*** GIVEN INFORMATION Section Begins ***

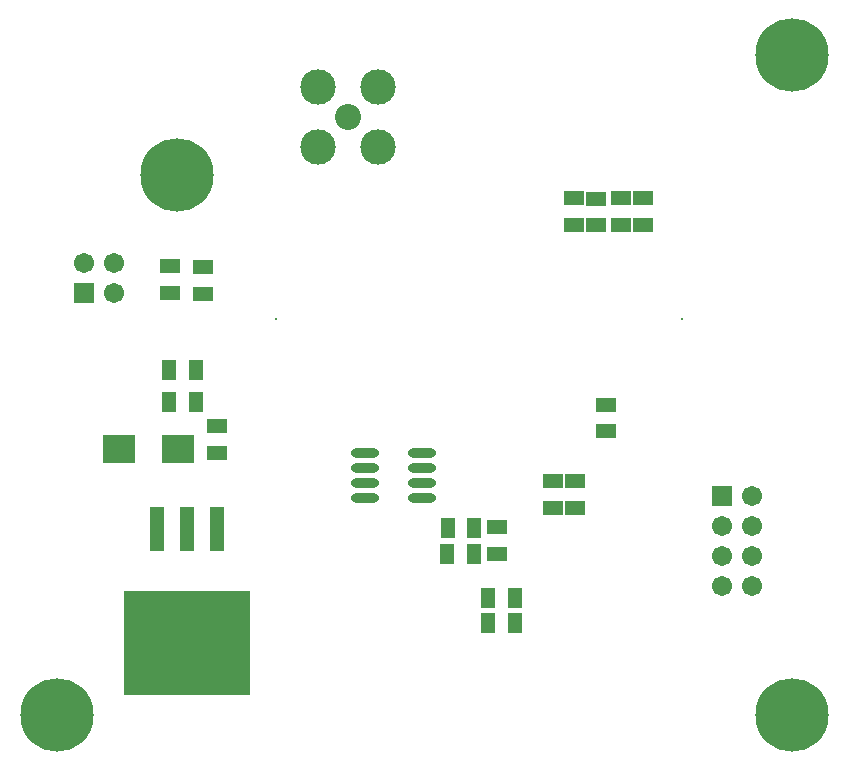
<source format=gts>
%FSLAX43Y43*%
%MOMM*%
G71*
G01*
G75*
G04 Layer_Color=8388736*
%ADD10R,1.500X1.000*%
%ADD11O,2.200X0.600*%
%ADD12R,1.000X1.500*%
%ADD13R,1.100X3.600*%
%ADD14R,10.550X8.700*%
%ADD15R,2.600X2.200*%
%ADD16C,0.250*%
%ADD17C,0.300*%
%ADD18C,0.200*%
%ADD19C,0.500*%
%ADD20C,1.500*%
%ADD21R,1.500X1.500*%
%ADD22C,2.800*%
%ADD23C,2.000*%
%ADD24R,1.500X1.500*%
%ADD25C,0.800*%
%ADD26C,6.000*%
%ADD27C,0.600*%
%ADD28C,0.660*%
%ADD29C,1.100*%
%ADD30R,2.500X2.500*%
%ADD31O,0.700X0.250*%
%ADD32O,0.250X0.700*%
%ADD33R,2.300X2.300*%
%ADD34O,0.350X0.800*%
%ADD35O,0.800X0.350*%
%ADD36O,0.600X3.000*%
%ADD37C,0.400*%
%ADD38C,0.254*%
%ADD39C,0.203*%
%ADD40R,1.703X1.203*%
%ADD41O,2.403X0.803*%
%ADD42R,1.203X1.703*%
%ADD43R,1.303X3.803*%
%ADD44R,10.753X8.903*%
%ADD45R,2.803X2.403*%
%ADD46C,1.703*%
%ADD47R,1.703X1.703*%
%ADD48C,3.003*%
%ADD49C,2.203*%
%ADD50R,1.703X1.703*%
%ADD51C,0.203*%
%ADD52C,6.203*%
D40*
X50300Y27825D02*
D03*
Y30075D02*
D03*
X41050Y17450D02*
D03*
Y19700D02*
D03*
X17328Y25987D02*
D03*
Y28237D02*
D03*
X13350Y39525D02*
D03*
Y41775D02*
D03*
X16200Y39450D02*
D03*
Y41700D02*
D03*
X47700Y23600D02*
D03*
Y21350D02*
D03*
X45775Y23600D02*
D03*
Y21350D02*
D03*
X47550Y45300D02*
D03*
Y47550D02*
D03*
X49425Y47525D02*
D03*
Y45275D02*
D03*
X51550Y47550D02*
D03*
Y45300D02*
D03*
X53450Y45300D02*
D03*
Y47550D02*
D03*
D41*
X34725Y22195D02*
D03*
Y23465D02*
D03*
Y24735D02*
D03*
Y26005D02*
D03*
X29925Y22195D02*
D03*
Y23465D02*
D03*
Y24735D02*
D03*
Y26005D02*
D03*
D42*
X36850Y17475D02*
D03*
X39100D02*
D03*
X36875Y19675D02*
D03*
X39125D02*
D03*
X15554Y30337D02*
D03*
X13303D02*
D03*
X15554Y33012D02*
D03*
X13303D02*
D03*
X42550Y13725D02*
D03*
X40300D02*
D03*
X42550Y11600D02*
D03*
X40300D02*
D03*
D43*
X17343Y19537D02*
D03*
X14803D02*
D03*
X12263D02*
D03*
D44*
X14803Y9887D02*
D03*
D45*
X9028Y26337D02*
D03*
X14028D02*
D03*
D46*
X62620Y14740D02*
D03*
X60080D02*
D03*
X62620Y17280D02*
D03*
X60080D02*
D03*
X62620Y19820D02*
D03*
X60080D02*
D03*
X62620Y22360D02*
D03*
X6115Y42045D02*
D03*
X8655Y39505D02*
D03*
Y42045D02*
D03*
D47*
X60080Y22360D02*
D03*
D48*
X25910Y56940D02*
D03*
X30990D02*
D03*
Y51860D02*
D03*
X25910D02*
D03*
D49*
X28450Y54400D02*
D03*
D50*
X6115Y39505D02*
D03*
D51*
X56700Y37325D02*
D03*
X22325D02*
D03*
D52*
X3800Y3800D02*
D03*
X66050D02*
D03*
Y59700D02*
D03*
X13975Y49525D02*
D03*
M02*

</source>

*** GIVEN INFORMATION Section Ends ***

WHAT YOU ARE ASKED TO DO =>
From the first line to the last, output the records exactly without pictures.

TASK RESULT =>
<source format=gts>
%FSLAX43Y43*%
%MOMM*%
G71*
G01*
G75*
G04 Layer_Color=8388736*
%ADD10R,1.500X1.000*%
%ADD11O,2.200X0.600*%
%ADD12R,1.000X1.500*%
%ADD13R,1.100X3.600*%
%ADD14R,10.550X8.700*%
%ADD15R,2.600X2.200*%
%ADD16C,0.250*%
%ADD17C,0.300*%
%ADD18C,0.200*%
%ADD19C,0.500*%
%ADD20C,1.500*%
%ADD21R,1.500X1.500*%
%ADD22C,2.800*%
%ADD23C,2.000*%
%ADD24R,1.500X1.500*%
%ADD25C,0.800*%
%ADD26C,6.000*%
%ADD27C,0.600*%
%ADD28C,0.660*%
%ADD29C,1.100*%
%ADD30R,2.500X2.500*%
%ADD31O,0.700X0.250*%
%ADD32O,0.250X0.700*%
%ADD33R,2.300X2.300*%
%ADD34O,0.350X0.800*%
%ADD35O,0.800X0.350*%
%ADD36O,0.600X3.000*%
%ADD37C,0.400*%
%ADD38C,0.254*%
%ADD39C,0.203*%
%ADD40R,1.703X1.203*%
%ADD41O,2.403X0.803*%
%ADD42R,1.203X1.703*%
%ADD43R,1.303X3.803*%
%ADD44R,10.753X8.903*%
%ADD45R,2.803X2.403*%
%ADD46C,1.703*%
%ADD47R,1.703X1.703*%
%ADD48C,3.003*%
%ADD49C,2.203*%
%ADD50R,1.703X1.703*%
%ADD51C,0.203*%
%ADD52C,6.203*%
D40*
X50300Y27825D02*
D03*
Y30075D02*
D03*
X41050Y17450D02*
D03*
Y19700D02*
D03*
X17328Y25987D02*
D03*
Y28237D02*
D03*
X13350Y39525D02*
D03*
Y41775D02*
D03*
X16200Y39450D02*
D03*
Y41700D02*
D03*
X47700Y23600D02*
D03*
Y21350D02*
D03*
X45775Y23600D02*
D03*
Y21350D02*
D03*
X47550Y45300D02*
D03*
Y47550D02*
D03*
X49425Y47525D02*
D03*
Y45275D02*
D03*
X51550Y47550D02*
D03*
Y45300D02*
D03*
X53450Y45300D02*
D03*
Y47550D02*
D03*
D41*
X34725Y22195D02*
D03*
Y23465D02*
D03*
Y24735D02*
D03*
Y26005D02*
D03*
X29925Y22195D02*
D03*
Y23465D02*
D03*
Y24735D02*
D03*
Y26005D02*
D03*
D42*
X36850Y17475D02*
D03*
X39100D02*
D03*
X36875Y19675D02*
D03*
X39125D02*
D03*
X15554Y30337D02*
D03*
X13303D02*
D03*
X15554Y33012D02*
D03*
X13303D02*
D03*
X42550Y13725D02*
D03*
X40300D02*
D03*
X42550Y11600D02*
D03*
X40300D02*
D03*
D43*
X17343Y19537D02*
D03*
X14803D02*
D03*
X12263D02*
D03*
D44*
X14803Y9887D02*
D03*
D45*
X9028Y26337D02*
D03*
X14028D02*
D03*
D46*
X62620Y14740D02*
D03*
X60080D02*
D03*
X62620Y17280D02*
D03*
X60080D02*
D03*
X62620Y19820D02*
D03*
X60080D02*
D03*
X62620Y22360D02*
D03*
X6115Y42045D02*
D03*
X8655Y39505D02*
D03*
Y42045D02*
D03*
D47*
X60080Y22360D02*
D03*
D48*
X25910Y56940D02*
D03*
X30990D02*
D03*
Y51860D02*
D03*
X25910D02*
D03*
D49*
X28450Y54400D02*
D03*
D50*
X6115Y39505D02*
D03*
D51*
X56700Y37325D02*
D03*
X22325D02*
D03*
D52*
X3800Y3800D02*
D03*
X66050D02*
D03*
Y59700D02*
D03*
X13975Y49525D02*
D03*
M02*

</source>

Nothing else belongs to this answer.